Em contrapartida, é desse mesmo tipo de cultura que o mundo carece. Por mais que a essência do direito seja embasada no alcance da justiça, há algo de errado dentro das culturas humanas que distancia tal alcance. Por mais que a globalização tenha se demonstrado como uma “abertura de portas” e “novos horizontes” ao alcance de direitos e a real efetivação de valores humanos, a globalização deu lugar a um cenário mundial de desigualdades, dotado de desproporções agudas entre nações e indivíduos. Carece-se, no âmbito da internacionalidade, de uma causa formal que seja condizente às necessidades e apropriações humanas subjetivas. A causa formal subjetiva do nascimento de uma sociedade internacional é justamente o vínculo, a coligação humana, a coesão de princípios básicos à vida e à colaboração.

Aqui, entrelaça-se a compreensão da ciência ontopsicológica, ao preocupar-se com o homem, enquanto partícipe e operário do social, que se articula como resposta funcional à indagação de como o indivíduo deve portar-se perante à vida e suas relativizações sócio-existenciais. Uma vez que existe a sociedade, o homem é obrigado à tal inserção, a doar-se enquanto cidadão, a ser partícipe, enquanto sujeito ativo de direitos e deveres e a ser parte colaborativa, uma vez que é dotado de racionalidade e capacidade de agir.

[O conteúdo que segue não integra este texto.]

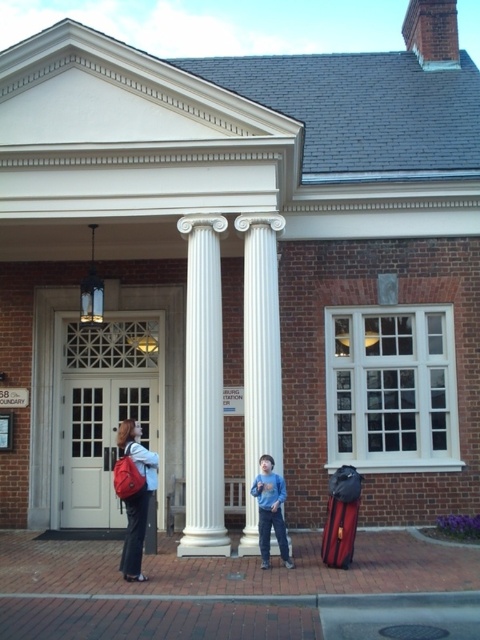
Can you confirm if white glossy column at center is thinner than matte red backpack at left?

In fact, white glossy column at center might be wider than matte red backpack at left.

Does white glossy column at center have a greater height compared to matte red backpack at left?

Yes.

Is point (190, 552) farther from camera compared to point (128, 544)?

Yes, point (190, 552) is behind point (128, 544).

This screenshot has height=640, width=480. Find the location of `white glossy column at center`. white glossy column at center is located at coordinates (204, 388).

The height and width of the screenshot is (640, 480). I want to click on white glossy column at center, so click(204, 388).

Does white glass door at center have a lesser width compared to matte red backpack at left?

Incorrect, white glass door at center's width is not less than matte red backpack at left's.

From the picture: Who is more forward, (81, 413) or (121, 564)?

Positioned in front is point (121, 564).

You are a GUI agent. You are given a task and a screenshot of the screen. Output one action in this format:
    pyautogui.click(x=<x>, y=<y>)
    Task: Click on the white glass door at center
    
    Given the screenshot: What is the action you would take?
    pyautogui.click(x=104, y=410)

Where is `white glass door at center`? The height and width of the screenshot is (640, 480). white glass door at center is located at coordinates (104, 410).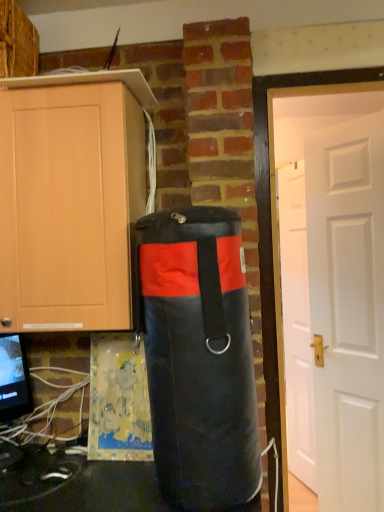
Question: Can you confirm if black fabric punching bag at center is taller than matte wood cabinet at left?

Choices:
 (A) no
 (B) yes

Answer: (B)

Question: Is black fabric punching bag at center thinner than matte wood cabinet at left?

Choices:
 (A) yes
 (B) no

Answer: (A)

Question: Can we say black fabric punching bag at center lies outside matte wood cabinet at left?

Choices:
 (A) no
 (B) yes

Answer: (B)

Question: Can you see black fabric punching bag at center touching matte wood cabinet at left?

Choices:
 (A) yes
 (B) no

Answer: (B)

Question: From the image's perspective, is black fabric punching bag at center under matte wood cabinet at left?

Choices:
 (A) no
 (B) yes

Answer: (B)

Question: Can you confirm if black fabric punching bag at center is bigger than matte wood cabinet at left?

Choices:
 (A) yes
 (B) no

Answer: (B)

Question: Is matte wood cabinet at left facing towards white matte door at right, the second door viewed from the back?

Choices:
 (A) no
 (B) yes

Answer: (A)

Question: Is matte wood cabinet at left directly adjacent to white matte door at right, the second door viewed from the back?

Choices:
 (A) yes
 (B) no

Answer: (B)

Question: Considering the relative positions of matte wood cabinet at left and white matte door at right, the 1th door when ordered from front to back, in the image provided, is matte wood cabinet at left to the right of white matte door at right, the 1th door when ordered from front to back, from the viewer's perspective?

Choices:
 (A) yes
 (B) no

Answer: (B)

Question: From a real-world perspective, is matte wood cabinet at left on white matte door at right, the second door viewed from the back?

Choices:
 (A) no
 (B) yes

Answer: (B)

Question: Is matte wood cabinet at left far from white matte door at right, the second door viewed from the back?

Choices:
 (A) no
 (B) yes

Answer: (B)

Question: Is matte wood cabinet at left positioned behind white matte door at right, the second door viewed from the back?

Choices:
 (A) no
 (B) yes

Answer: (A)

Question: Is black fabric punching bag at center to the right of white matte door at right, the first door when ordered from back to front, from the viewer's perspective?

Choices:
 (A) no
 (B) yes

Answer: (A)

E a Organização das Nações provém com o intuito de unificar todo esse rol de possibilidades resolutivas no âmbito humano existencial. Concretiza e estimula a união dos esforços individuais e continentais em âmbito internacional, como forma de perenizar a união de mais pessoas, de entes inteligentes, que sejam capazes de realizar ações práticas que vão ao encontro de um único fim: a efetivação do bem comum.

Os discursos das Nações Unidas são fontes de conhecimentos que propõem pilares de ações sociais pontuais e coerentes. É como um vetor que possibilita que a comunidade internacional guie suas ações de acordo com o princípio de que a dignidade humana é uma preocupação que transcende as fronteiras territoriais e as distancias intelectuais ali encontradas. Ao nominar o dia 16 como o “Dia Internacional da Convivência em Paz”, a Assembleia Geral convidou todos os Estados-membros a continuarem promovendo a reconciliação social, como forma de auxiliar o alcance de uma paz duradoura e o desenvolvimento sustentável, alicerçado em atitudes humanistas.

E um viés que não se distancia de todas essas conceituações é, justamente, a dignidade da pessoa humana – fator que em torno de seu conteúdo e significado, segue sendo essencial para a efetivação dos direitos abrangidos pela cidadania e pelos próprios direitos humanos. É o fator que torna condizente todo o mecanismo de proteção a direitos fundamentais e à implementação de políticas públicas, por meio de órgãos internacionais, como as próprias Nações Unidas. A humanidade deve ser sustentada na preocupação em refletir conjuntamente acerca de valores que devem guiar as ações humanas e sociais para além das suas terras natais.

Ao unificar a união dos esforços internacionais, a ONU propõe o alcance de modos de cooperação recíproca entre países, que fazem e trabalham para realizar um bem estabelecido, mas de interesse de todos. Materializa a união de ações, por isso adentra à ciência jurídica, auxiliando na efetivação de direitos. Não demonstra somente propostas resolutivas, mas efetiva sua capacidade de ação e alcance prático. Concretiza direitos substanciados por valores humanistas – torna possível o alcance de uma justiça humanística e a caracterização da sociedade internacional como um novo lar para sujeitos em situação de vulnerabilidade social.